Though I’ve never used it in an elevator, this has been my elevator pitch for content strategy since 2010 or so: “Content strategy seeks to align business goals with user expectations via sustainable online content.” It’s a single sentence that communicates the three spheres of creating content that works: you, your audience, and your content.

Content strategy, defined.

Useful, usable, and efficient content falls within the overlap of these three things. Without all three, troubles are certain to descend upon you. Here’s some fun examples of how content creation can go awry without accounting for all three elements:

  1. You + Audience + Content. You could make some 1,500 page PDFs available for download on your site. But, I’m pretty sure that your audience doesn’t want that.
  2. You + Audience + Content. One way to get your message across is through a full-length Hollywood feature film with this year’s Oscar winners in starring roles. Your audience might want that, but budget and resources might not allow it to happen.
  3. You + Audience + Content. Cat videos. You might have the capacity to create cat videos. Your audience probably wants more cat videos in their lives. But cat videos won’t help you achieve your business goals (most likely.)

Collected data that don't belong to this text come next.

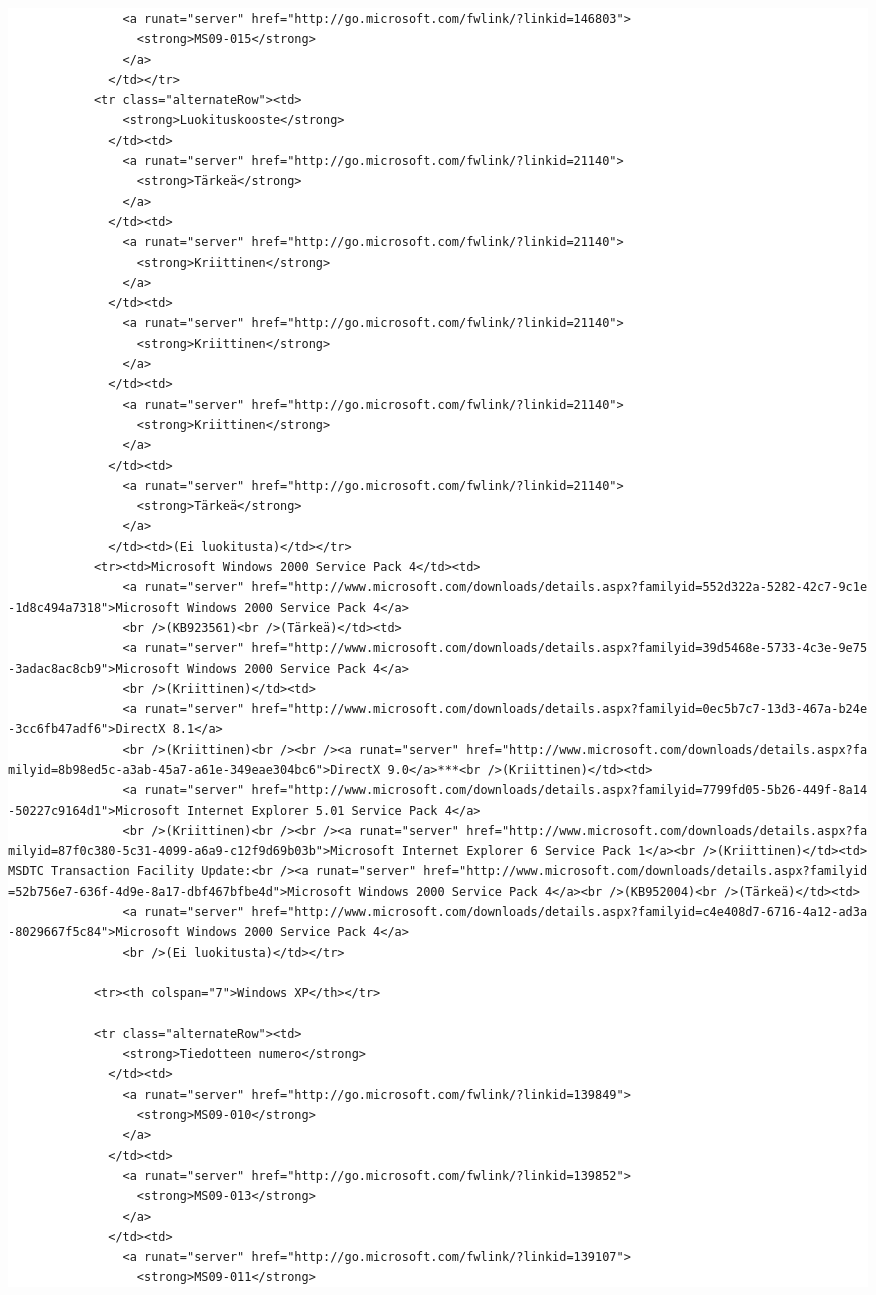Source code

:                     <a runat="server" href="http://go.microsoft.com/fwlink/?linkid=146803">
                      <strong>MS09-015</strong>
                    </a>
                  </td></tr>
                <tr class="alternateRow"><td>
                    <strong>Luokituskooste</strong>
                  </td><td>
                    <a runat="server" href="http://go.microsoft.com/fwlink/?linkid=21140">
                      <strong>Tärkeä</strong>
                    </a>
                  </td><td>
                    <a runat="server" href="http://go.microsoft.com/fwlink/?linkid=21140">
                      <strong>Kriittinen</strong>
                    </a>
                  </td><td>
                    <a runat="server" href="http://go.microsoft.com/fwlink/?linkid=21140">
                      <strong>Kriittinen</strong>
                    </a>
                  </td><td>
                    <a runat="server" href="http://go.microsoft.com/fwlink/?linkid=21140">
                      <strong>Kriittinen</strong>
                    </a>
                  </td><td>
                    <a runat="server" href="http://go.microsoft.com/fwlink/?linkid=21140">
                      <strong>Tärkeä</strong>
                    </a>
                  </td><td>(Ei luokitusta)</td></tr>
                <tr><td>Microsoft Windows 2000 Service Pack 4</td><td>
                    <a runat="server" href="http://www.microsoft.com/downloads/details.aspx?familyid=552d322a-5282-42c7-9c1e-1d8c494a7318">Microsoft Windows 2000 Service Pack 4</a>
                    <br />(KB923561)<br />(Tärkeä)</td><td>
                    <a runat="server" href="http://www.microsoft.com/downloads/details.aspx?familyid=39d5468e-5733-4c3e-9e75-3adac8ac8cb9">Microsoft Windows 2000 Service Pack 4</a>
                    <br />(Kriittinen)</td><td>
                    <a runat="server" href="http://www.microsoft.com/downloads/details.aspx?familyid=0ec5b7c7-13d3-467a-b24e-3cc6fb47adf6">DirectX 8.1</a>
                    <br />(Kriittinen)<br /><br /><a runat="server" href="http://www.microsoft.com/downloads/details.aspx?familyid=8b98ed5c-a3ab-45a7-a61e-349eae304bc6">DirectX 9.0</a>***<br />(Kriittinen)</td><td>
                    <a runat="server" href="http://www.microsoft.com/downloads/details.aspx?familyid=7799fd05-5b26-449f-8a14-50227c9164d1">Microsoft Internet Explorer 5.01 Service Pack 4</a>
                    <br />(Kriittinen)<br /><br /><a runat="server" href="http://www.microsoft.com/downloads/details.aspx?familyid=87f0c380-5c31-4099-a6a9-c12f9d69b03b">Microsoft Internet Explorer 6 Service Pack 1</a><br />(Kriittinen)</td><td>MSDTC Transaction Facility Update:<br /><a runat="server" href="http://www.microsoft.com/downloads/details.aspx?familyid=52b756e7-636f-4d9e-8a17-dbf467bfbe4d">Microsoft Windows 2000 Service Pack 4</a><br />(KB952004)<br />(Tärkeä)</td><td>
                    <a runat="server" href="http://www.microsoft.com/downloads/details.aspx?familyid=c4e408d7-6716-4a12-ad3a-8029667f5c84">Microsoft Windows 2000 Service Pack 4</a>
                    <br />(Ei luokitusta)</td></tr>
              
                <tr><th colspan="7">Windows XP</th></tr>
              
                <tr class="alternateRow"><td>
                    <strong>Tiedotteen numero</strong>
                  </td><td>
                    <a runat="server" href="http://go.microsoft.com/fwlink/?linkid=139849">
                      <strong>MS09-010</strong>
                    </a>
                  </td><td>
                    <a runat="server" href="http://go.microsoft.com/fwlink/?linkid=139852">
                      <strong>MS09-013</strong>
                    </a>
                  </td><td>
                    <a runat="server" href="http://go.microsoft.com/fwlink/?linkid=139107">
                      <strong>MS09-011</strong>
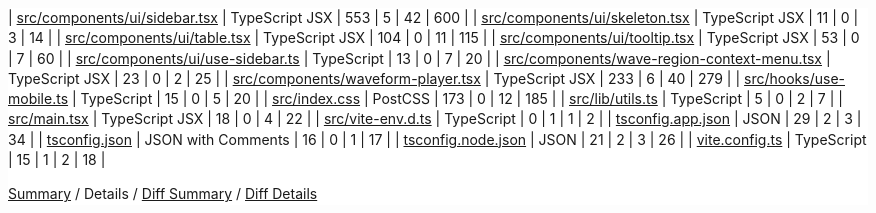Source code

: | [src/components/ui/sidebar.tsx](/src/components/ui/sidebar.tsx) | TypeScript JSX | 553 | 5 | 42 | 600 |
| [src/components/ui/skeleton.tsx](/src/components/ui/skeleton.tsx) | TypeScript JSX | 11 | 0 | 3 | 14 |
| [src/components/ui/table.tsx](/src/components/ui/table.tsx) | TypeScript JSX | 104 | 0 | 11 | 115 |
| [src/components/ui/tooltip.tsx](/src/components/ui/tooltip.tsx) | TypeScript JSX | 53 | 0 | 7 | 60 |
| [src/components/ui/use-sidebar.ts](/src/components/ui/use-sidebar.ts) | TypeScript | 13 | 0 | 7 | 20 |
| [src/components/wave-region-context-menu.tsx](/src/components/wave-region-context-menu.tsx) | TypeScript JSX | 23 | 0 | 2 | 25 |
| [src/components/waveform-player.tsx](/src/components/waveform-player.tsx) | TypeScript JSX | 233 | 6 | 40 | 279 |
| [src/hooks/use-mobile.ts](/src/hooks/use-mobile.ts) | TypeScript | 15 | 0 | 5 | 20 |
| [src/index.css](/src/index.css) | PostCSS | 173 | 0 | 12 | 185 |
| [src/lib/utils.ts](/src/lib/utils.ts) | TypeScript | 5 | 0 | 2 | 7 |
| [src/main.tsx](/src/main.tsx) | TypeScript JSX | 18 | 0 | 4 | 22 |
| [src/vite-env.d.ts](/src/vite-env.d.ts) | TypeScript | 0 | 1 | 1 | 2 |
| [tsconfig.app.json](/tsconfig.app.json) | JSON | 29 | 2 | 3 | 34 |
| [tsconfig.json](/tsconfig.json) | JSON with Comments | 16 | 0 | 1 | 17 |
| [tsconfig.node.json](/tsconfig.node.json) | JSON | 21 | 2 | 3 | 26 |
| [vite.config.ts](/vite.config.ts) | TypeScript | 15 | 1 | 2 | 18 |

[Summary](results.md) / Details / [Diff Summary](diff.md) / [Diff Details](diff-details.md)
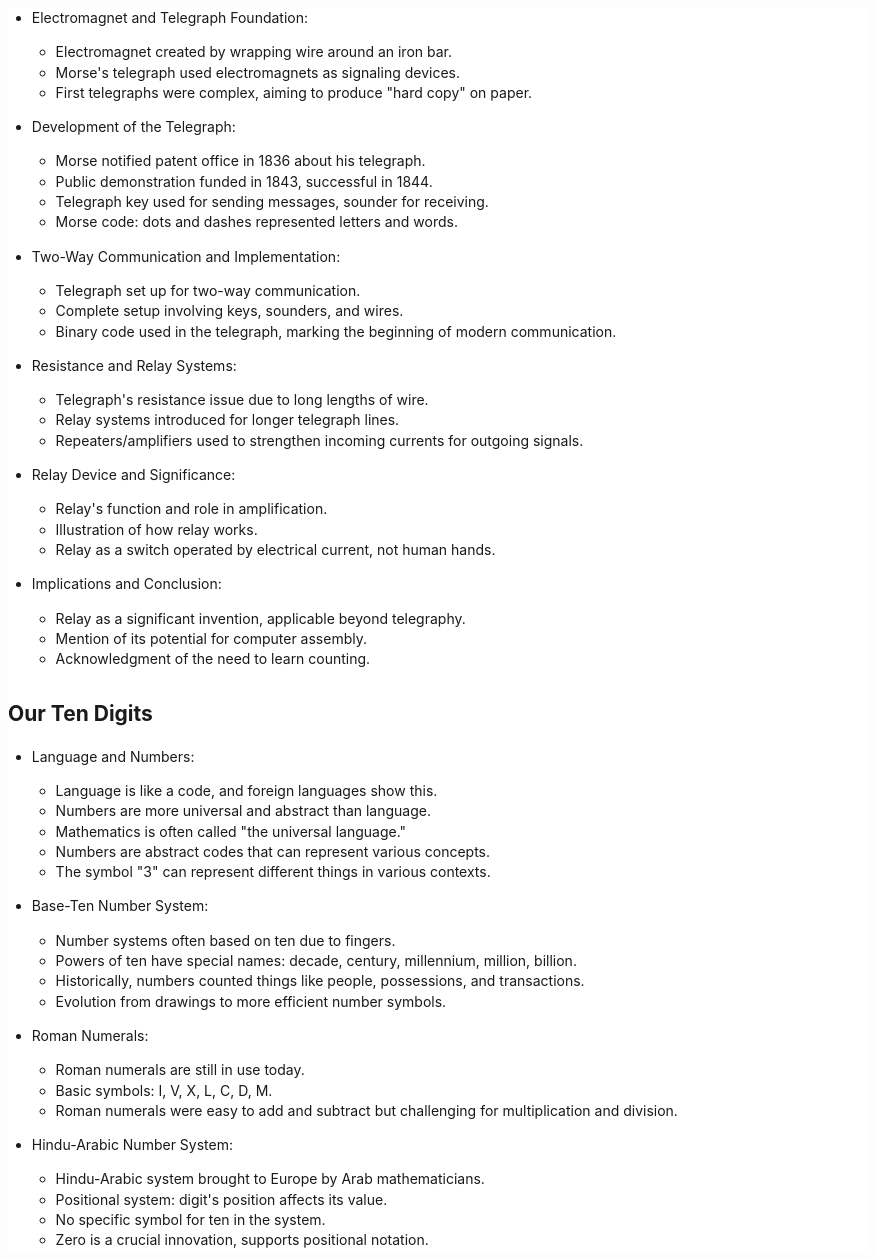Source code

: - Electromagnet and Telegraph Foundation:
  - Electromagnet created by wrapping wire around an iron bar.
  - Morse's telegraph used electromagnets as signaling devices.
  - First telegraphs were complex, aiming to produce "hard copy" on paper.

- Development of the Telegraph:
  - Morse notified patent office in 1836 about his telegraph.
  - Public demonstration funded in 1843, successful in 1844.
  - Telegraph key used for sending messages, sounder for receiving.
  - Morse code: dots and dashes represented letters and words.

- Two-Way Communication and Implementation:
  - Telegraph set up for two-way communication.
  - Complete setup involving keys, sounders, and wires.
  - Binary code used in the telegraph, marking the beginning of modern communication.

- Resistance and Relay Systems:
  - Telegraph's resistance issue due to long lengths of wire.
  - Relay systems introduced for longer telegraph lines.
  - Repeaters/amplifiers used to strengthen incoming currents for outgoing signals.

- Relay Device and Significance:
  - Relay's function and role in amplification.
  - Illustration of how relay works.
  - Relay as a switch operated by electrical current, not human hands.

- Implications and Conclusion:
  - Relay as a significant invention, applicable beyond telegraphy.
  - Mention of its potential for computer assembly.
  - Acknowledgment of the need to learn counting.


## Our Ten Digits
- Language and Numbers:
  - Language is like a code, and foreign languages show this.
  - Numbers are more universal and abstract than language.
  - Mathematics is often called "the universal language."
  - Numbers are abstract codes that can represent various concepts.
  - The symbol "3" can represent different things in various contexts.

- Base-Ten Number System:
  - Number systems often based on ten due to fingers.
  - Powers of ten have special names: decade, century, millennium, million, billion.
  - Historically, numbers counted things like people, possessions, and transactions.
  - Evolution from drawings to more efficient number symbols.

- Roman Numerals:
  - Roman numerals are still in use today.
  - Basic symbols: I, V, X, L, C, D, M.
  - Roman numerals were easy to add and subtract but challenging for multiplication and division.

- Hindu-Arabic Number System:
  - Hindu-Arabic system brought to Europe by Arab mathematicians.
  - Positional system: digit's position affects its value.
  - No specific symbol for ten in the system.
  - Zero is a crucial innovation, supports positional notation.
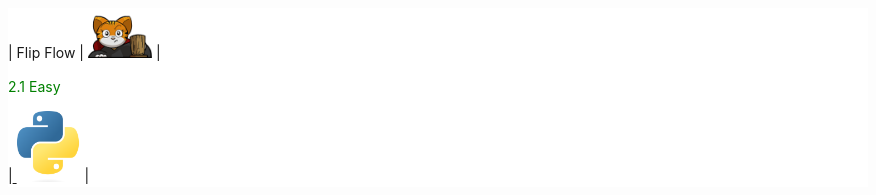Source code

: | Flip Flow | <a href='https://open.kattis.com/problems/flipflow'> <img heigth='64' width='64' src='assets/kattis.png' alt='logo kattis'></a> | <p style='color:green'>2.1 Easy</p> |<a href='https://github.com/VecoMr/competitive_programming/tree/main/Kattis/flipflow/13703405'> <img heigth='64' width='64' src='assets/Python_3.png' alt='logo Python 3'></a> |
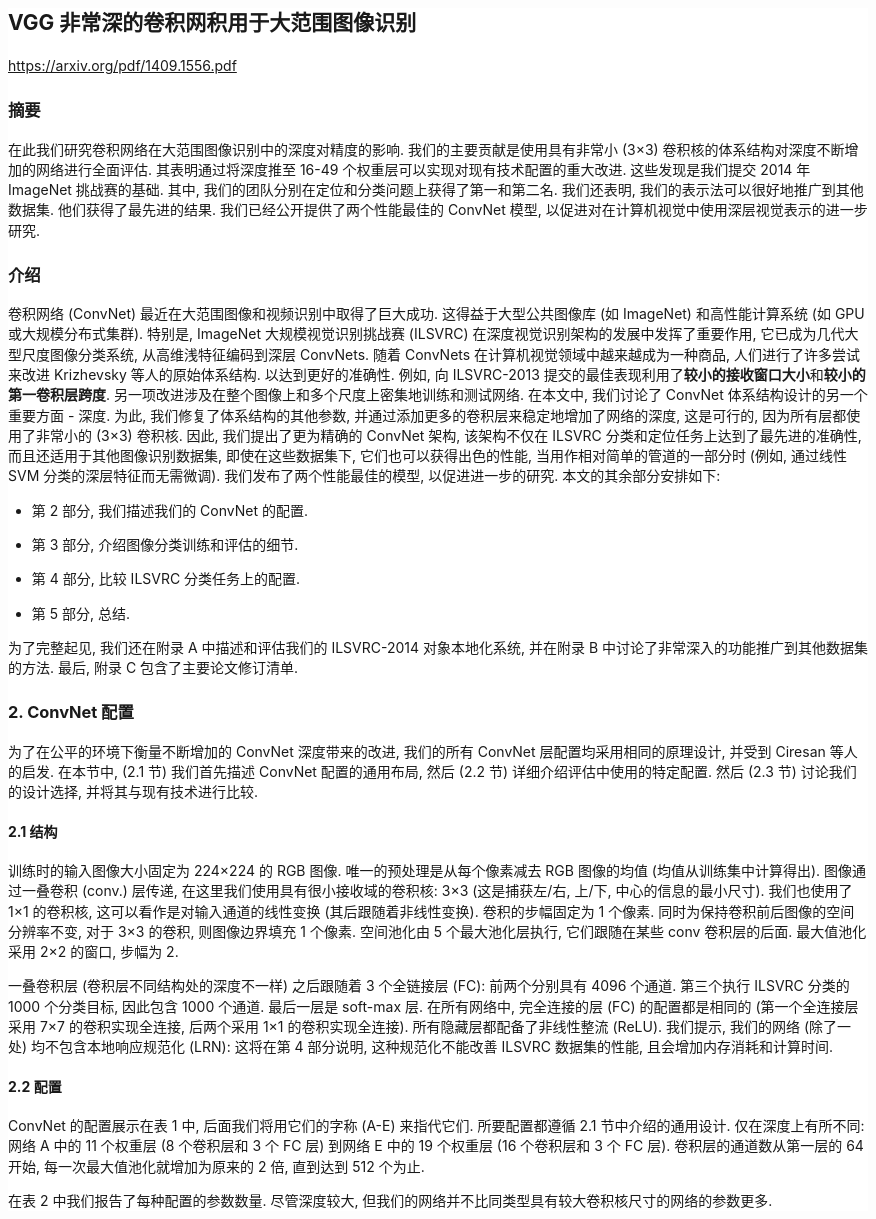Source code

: 
##   VGG 非常深的卷积网积用于大范围图像识别
https://arxiv.org/pdf/1409.1556.pdf



### 摘要

在此我们研究卷积网络在大范围图像识别中的深度对精度的影响. 我们的主要贡献是使用具有非常小 (3×3) 卷积核的体系结构对深度不断增加的网络进行全面评估. 其表明通过将深度推至 16-49 个权重层可以实现对现有技术配置的重大改进. 这些发现是我们提交 2014 年 ImageNet 挑战赛的基础. 其中, 我们的团队分别在定位和分类问题上获得了第一和第二名. 我们还表明, 我们的表示法可以很好地推广到其他数据集. 他们获得了最先进的结果. 我们已经公开提供了两个性能最佳的 ConvNet 模型, 以促进对在计算机视觉中使用深层视觉表示的进一步研究.


### 介绍
卷积网络 (ConvNet) 最近在大范围图像和视频识别中取得了巨大成功. 这得益于大型公共图像库 (如 ImageNet) 和高性能计算系统 (如 GPU 或大规模分布式集群). 特别是, ImageNet 大规模视觉识别挑战赛 (ILSVRC) 在深度视觉识别架构的发展中发挥了重要作用, 它已成为几代大型尺度图像分类系统, 从高维浅特征编码到深层 ConvNets.
随着 ConvNets 在计算机视觉领域中越来越成为一种商品, 人们进行了许多尝试来改进 Krizhevsky 等人的原始体系结构. 以达到更好的准确性. 例如, 向 ILSVRC-2013 提交的最佳表现利用了**较小的接收窗口大小**和**较小的第一卷积层跨度**. 另一项改进涉及在整个图像上和多个尺度上密集地训练和测试网络. 在本文中, 我们讨论了 ConvNet 体系结构设计的另一个重要方面 - 深度. 为此, 我们修复了体系结构的其他参数, 并通过添加更多的卷积层来稳定地增加了网络的深度, 这是可行的, 因为所有层都使用了非常小的 (3×3) 卷积核.
因此, 我们提出了更为精确的 ConvNet 架构, 该架构不仅在 ILSVRC 分类和定位任务上达到了最先进的准确性, 而且还适用于其他图像识别数据集, 即使在这些数据集下, 它们也可以获得出色的性能, 当用作相对简单的管道的一部分时 (例如, 通过线性 SVM 分类的深层特征而无需微调). 我们发布了两个性能最佳的模型, 以促进进一步的研究.
本文的其余部分安排如下:

* 第 2 部分, 我们描述我们的 ConvNet 的配置.
* 第 3 部分, 介绍图像分类训练和评估的细节.
* 第 4 部分, 比较 ILSVRC 分类任务上的配置.

* 第 5 部分, 总结.

为了完整起见, 我们还在附录 A 中描述和评估我们的 ILSVRC-2014 对象本地化系统, 并在附录 B 中讨论了非常深入的功能推广到其他数据集的方法. 最后, 附录 C 包含了主要论文修订清单.

### 2. ConvNet 配置
为了在公平的环境下衡量不断增加的 ConvNet 深度带来的改进, 我们的所有 ConvNet 层配置均采用相同的原理设计, 并受到 Ciresan 等人的启发. 在本节中, (2.1 节) 我们首先描述 ConvNet 配置的通用布局, 然后 (2.2 节) 详细介绍评估中使用的特定配置. 然后 (2.3 节) 讨论我们的设计选择, 并将其与现有技术进行比较.

#### 2.1 结构
训练时的输入图像大小固定为 224×224 的 RGB 图像. 唯一的预处理是从每个像素减去 RGB 图像的均值 (均值从训练集中计算得出). 图像通过一叠卷积 (conv.) 层传递, 在这里我们使用具有很小接收域的卷积核: 3×3 (这是捕获左/右, 上/下, 中心的信息的最小尺寸). 我们也使用了 1×1 的卷积核, 这可以看作是对输入通道的线性变换 (其后跟随着非线性变换). 卷积的步幅固定为 1 个像素. 同时为保持卷积前后图像的空间分辨率不变, 对于 3×3 的卷积, 则图像边界填充 1 个像素. 空间池化由 5 个最大池化层执行, 它们跟随在某些 conv 卷积层的后面. 最大值池化采用 2×2 的窗口, 步幅为 2.

一叠卷积层 (卷积层不同结构处的深度不一样) 之后跟随着 3 个全链接层 (FC): 前两个分别具有 4096 个通道. 第三个执行 ILSVRC 分类的 1000 个分类目标, 因此包含 1000 个通道. 最后一层是 soft-max 层. 在所有网络中, 完全连接的层 (FC) 的配置都是相同的 (第一个全连接层采用 7×7 的卷积实现全连接, 后两个采用 1×1 的卷积实现全连接).
所有隐藏层都配备了非线性整流 (ReLU). 我们提示, 我们的网络 (除了一处) 均不包含本地响应规范化 (LRN): 这将在第 4 部分说明, 这种规范化不能改善 ILSVRC 数据集的性能, 且会增加内存消耗和计算时间.


#### 2.2 配置
ConvNet 的配置展示在表 1 中, 后面我们将用它们的字称 (A-E) 来指代它们. 所要配置都遵循 2.1 节中介绍的通用设计. 仅在深度上有所不同: 网络 A 中的 11 个权重层 (8 个卷积层和 3 个 FC 层) 到网络 E 中的 19 个权重层 (16 个卷积层和 3 个 FC 层). 卷积层的通道数从第一层的 64 开始, 每一次最大值池化就增加为原来的 2 倍, 直到达到 512 个为止. 

在表 2 中我们报告了每种配置的参数数量. 尽管深度较大, 但我们的网络并不比同类型具有较大卷积核尺寸的网络的参数更多.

To avoid content calamities like these, let’s have a closer look at each of these three spheres.

Your Organization

Your organization

First, let’s talk about you.

You can’t create good content without knowing who you are. I’m using “you” rather loosely to indicate the entity that needs to communicate something to an audience via digital content. It can be your employer, if you manage content on an in-house team. Or your clients, if you work as a consultant or in an agency setting. Or it can mean you, as in YOU. You can have a smart website / online presence, too.

Who are you? This sounds like a weird question, but it’s critical. Getting to the core of an identity, and documenting it, brings sharper focus to communication efforts. Write it down, confirm it, review it, own it. Get to the heart of who you are. Ask these questions:

  • What do you do? Why do you do it?
  • What’s your history?
  • How do others view you?
  • How do you view yourself?
  • What do you want to accomplish?

Knowing yourself in the vacuum of space is only somewhat helpful. Knowing yourself in the context of others, in the context of your competitors and their ecosystem is more helpful. More questions:

  • Who are your competitors?
  • Are they local or regional or global?
  • How do they view themselves? How do they view you?
  • What about organizations with similar missions that don’t directly compete with you? Do they devour a share of available attention?

Finally, what are you doing now? Set aside time to evaluate past and current communications activities. Take an inventory of the digital content you’ve unleashed upon the world on your site and in other channels. How about a few more questions:

  • How are you currently communicating to the world?
  • Is your site responsive, compliant, and complete?
  • Does it support some of the who-you-are answers from the above soul-searching exercise?
  • Is it working? Is it appropriate?
  • Does it put you on a level playing field with your competitors?

Your Audience

Your audience

The tree-falling-in-the-forest part of the equation comes next: your audience.

Do you know who your audience is? I mean, do you really know? If so, great. If not, then we’ve got some work to do. Questions:

  • Who is your audience? How do they identify themselves?
  • Why are they your audience?
  • Why do they align with you and your mission/service/product offering?
  • Where are they? Local, regional, or global?
  • How do they interact with you? Has it changed?

This audience of yours, they have expectations. I talk about this in terms of user expectations instead of just user needs since people may come to you with a need, but that need is embedded in their own expectations. They have a need, but they expect that you will help them with that need in a way that is clear and simple. I know I do.

  • Are they coming to you to complete a transaction, find information, or for entertainment?
  • What mindset are they in when they come to you?
  • Why do they seek you out as opposed to the competition?
  • Where do they hang out, digitally speaking? Apps, mobile, social?

When you know your audience and their expectations, you can then start thinking about creating content for them. Besides, what’s the point of creating content for people that aren’t interested? Or creating the wrong content for the right people? NO FUN.

Your Content

Your content

The final sphere: the content itself. It comes last because it’s entirely dependent upon first documenting and crystalizing definitions of yourself and your audience. FINALLY we can start asking content questions.

Assess your resources and capabilities, and be brutally honest. I’ve witnessed content efforts collapse under the weight of unsustainable volume and impossible-without-burnout timelines. Determine your capabilities and workflow from the start:

  • Roles – Who does what?
  • Responsibilities – Who owns what?
  • Resources – What can we do?
  • Volume – How much can we do?
  • Approval – Who has the final say?
  • Timing – When does it happen?

With capacity in mind, think about your point of view. Tap into your identity, your reason for being, and how that might manifest itself as a message you communicate to your audience.

  • Is this our story to tell?
  • Are others telling this story? If so, how are we different?
  • What do we want our content to do?
  • What goal does it serve?

Combine your capacity and your point of view to think about how your content will take shape. Lead with the message, not with the format.

  • Who are we trying to reach?
  • Is this message right for the channels they frequent?
  • How are we telling this story – copy, visuals, video, interactives?
  • What’s the next step? Is there a call to action?

Finally, filter all content through the three Cs of great content:

  • Clear – Keep it simple. Focus on a single idea.
  • Concise – Respect the audience’s time. Say what you need in a piece, and in a channel.
  • Compelling – Give them a reason to read or watch or listen. Provide an action for them to avoid a dead end.

And there you have it. You, your audience, and your content. Find the overlap of all three, and you, too, will shout, “YAAASSS.”